EAST PALESTINE, Ohio. — The Environmental Protection Agency (EPA) announced in a new conference Tuesday that they’ve ordered Norfolk Southern to conduct all necessary actions toward cleaning up the site of the train derailment in East Palestine.
According to the EPA, the rail company is required to:
- Identify and clean up contaminated soil and water resources.
- Reimburse EPA for cleaning services to be offered to residents and businesses to provide an additional layer of reassurance, which will be conducted by EPA staff and contractors.
- Attend and participate in public meetings at EPA’s request and post information online.
- Pay for EPA’s costs for work performed under this order.
“The Norfolk Southern train derailment has upended the lives of East Palestine families, and EPA’s order will ensure the company is held accountable for jeopardizing the health and safety of this community,” said EPA Administrator Michael S. Regan. “Let me be clear: Norfolk Southern will pay for cleaning up the mess they created and for the trauma they’ve inflicted on this community.

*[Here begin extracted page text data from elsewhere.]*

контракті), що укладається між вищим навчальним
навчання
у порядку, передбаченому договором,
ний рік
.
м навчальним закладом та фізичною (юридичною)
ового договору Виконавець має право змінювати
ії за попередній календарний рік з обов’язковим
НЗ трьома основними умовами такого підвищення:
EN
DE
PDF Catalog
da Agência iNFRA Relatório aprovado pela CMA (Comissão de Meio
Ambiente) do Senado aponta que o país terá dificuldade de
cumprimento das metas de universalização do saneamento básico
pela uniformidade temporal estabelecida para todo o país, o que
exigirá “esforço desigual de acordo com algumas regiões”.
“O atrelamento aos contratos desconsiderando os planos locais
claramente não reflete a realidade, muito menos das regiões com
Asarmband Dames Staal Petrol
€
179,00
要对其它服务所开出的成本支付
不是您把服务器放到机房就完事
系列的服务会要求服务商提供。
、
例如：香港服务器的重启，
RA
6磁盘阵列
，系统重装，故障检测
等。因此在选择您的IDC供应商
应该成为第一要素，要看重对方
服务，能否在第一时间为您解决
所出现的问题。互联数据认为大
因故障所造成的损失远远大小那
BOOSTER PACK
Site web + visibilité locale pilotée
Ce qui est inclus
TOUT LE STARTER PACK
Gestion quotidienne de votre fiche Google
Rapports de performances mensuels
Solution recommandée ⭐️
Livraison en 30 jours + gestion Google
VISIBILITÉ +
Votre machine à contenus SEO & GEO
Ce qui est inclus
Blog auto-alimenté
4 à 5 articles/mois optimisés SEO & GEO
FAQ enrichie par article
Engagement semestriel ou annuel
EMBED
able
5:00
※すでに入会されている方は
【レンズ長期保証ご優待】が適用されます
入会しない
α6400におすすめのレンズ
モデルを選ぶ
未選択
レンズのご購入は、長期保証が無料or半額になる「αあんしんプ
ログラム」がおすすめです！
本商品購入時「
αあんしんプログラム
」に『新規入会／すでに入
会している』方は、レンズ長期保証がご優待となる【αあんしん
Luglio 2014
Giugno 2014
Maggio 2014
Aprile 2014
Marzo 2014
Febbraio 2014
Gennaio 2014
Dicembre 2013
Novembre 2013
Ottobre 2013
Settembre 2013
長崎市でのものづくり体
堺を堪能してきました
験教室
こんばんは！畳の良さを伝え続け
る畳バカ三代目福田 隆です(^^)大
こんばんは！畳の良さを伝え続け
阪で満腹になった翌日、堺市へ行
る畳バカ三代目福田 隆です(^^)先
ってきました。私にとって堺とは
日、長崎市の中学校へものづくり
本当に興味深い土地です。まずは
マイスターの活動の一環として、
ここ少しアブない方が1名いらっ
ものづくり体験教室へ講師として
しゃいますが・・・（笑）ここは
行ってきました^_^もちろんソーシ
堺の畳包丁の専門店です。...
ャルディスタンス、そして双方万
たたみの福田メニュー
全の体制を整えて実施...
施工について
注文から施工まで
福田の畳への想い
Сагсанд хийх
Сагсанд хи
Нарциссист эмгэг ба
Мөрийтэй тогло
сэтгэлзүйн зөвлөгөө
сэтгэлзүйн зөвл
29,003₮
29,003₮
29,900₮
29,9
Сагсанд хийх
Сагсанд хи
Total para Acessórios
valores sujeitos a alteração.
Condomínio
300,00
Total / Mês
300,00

I’m deeply grateful to the emergency responders, including EPA personnel, who’ve been on the ground since day one and ensured there was no loss of life as a result of this disaster. As we transition from emergency response, EPA will continue to coordinate closely with our local, state, and federal partners through a whole-of-government approach to support the East Palestine community during the remediation phase. To the people of East Palestine, EPA stands with you now and for as long as it may take.”
In addition to the order, the EPA said they will approve the company’s workplan in regards to the cleanup. If the company fails to complete any actions as ordered by EPA, they will immediately step in, conduct the necessary work, and then seek to compel Norfolk Southern to pay triple the cost.
To address the concerns of residents regarding potential indoor contamination, EPA will offer cleaning services to area businesses and families, which Norfolk Southern will reimburse the agency for. More details about how community members can request this service will be available this week, the agency said.
In the news conference, Ohio Governor Mike DeWine said there will be weekly testing of the community’s water to ensure it’s safe for use and consumption.
EPA’s order marks the transition of the multi-agency response from its “emergency phase” to a longer-term remediation phase, the agency said.
The order takes effect two days after signature, though the cleanup work has already begun and will continue.
Norfolk Southern issued to following statement in response to the order:
“We recognize that we have a responsibility, and we have committed to doing what’s right for the residents of East Palestine. We have been paying for the clean-up activities to date and will continue to do so. We are committed to thoroughly and safely cleaning the site, and we are reimbursing residents for the disruption this has caused in their lives. We are investing in helping East Palestine thrive for the long-term, and we will continue to be in the community for as long as it takes. We are going to learn from this terrible accident and work with regulators and elected officials to improve railroad safety.”